Reproduce what is written in the records below exactly, and leave out the images.

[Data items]
^^^^^^^^^^^^^^^^
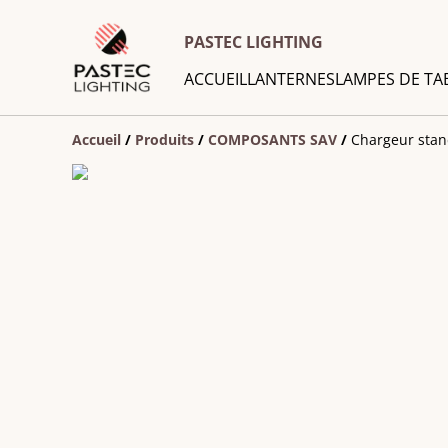
PASTEC LIGHTING
ACCUEIL
LANTERNES
LAMPES DE TA
Accueil
/
Produits
/
COMPOSANTS SAV
/
Chargeur stan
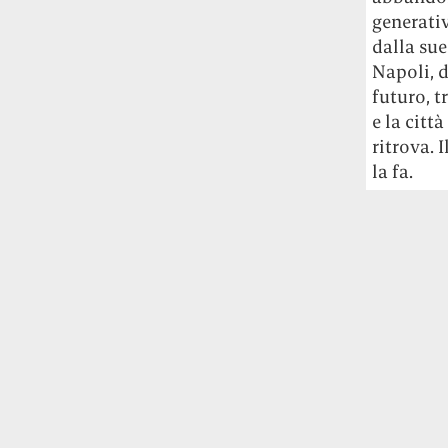
generativ
dalla sue
Napoli, d
futuro, t
e la citt
ritrova. 
la fa.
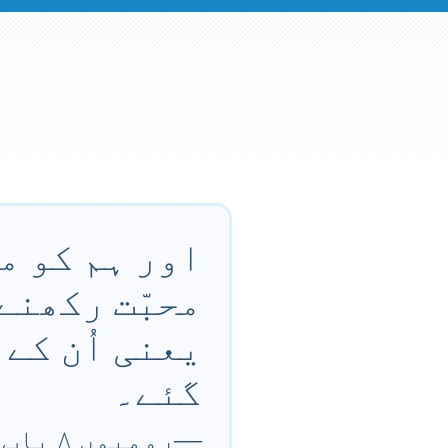
اور ہم کو مع
محبّت رکھنے
یعنی اُن کے 
گئے۔
—
رومیوں ۸ باب ۲۸ آیت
^^^^^^^^^^^^^^^^
### EXERCISE RESULT
PASTEC LIGHTING
ACCUEIL
LANTERNES
LAMPES DE TA
Accueil
/
Produits
/
COMPOSANTS SAV
/
Chargeur stan
generativ
dalla sue
Napoli, d
futuro, t
e la citt
ritrova. 
la fa.
اور ہم کو مع
محبّت رکھنے
یعنی اُن کے 
گئے۔
—
رومیوں ۸ باب ۲۸ آیت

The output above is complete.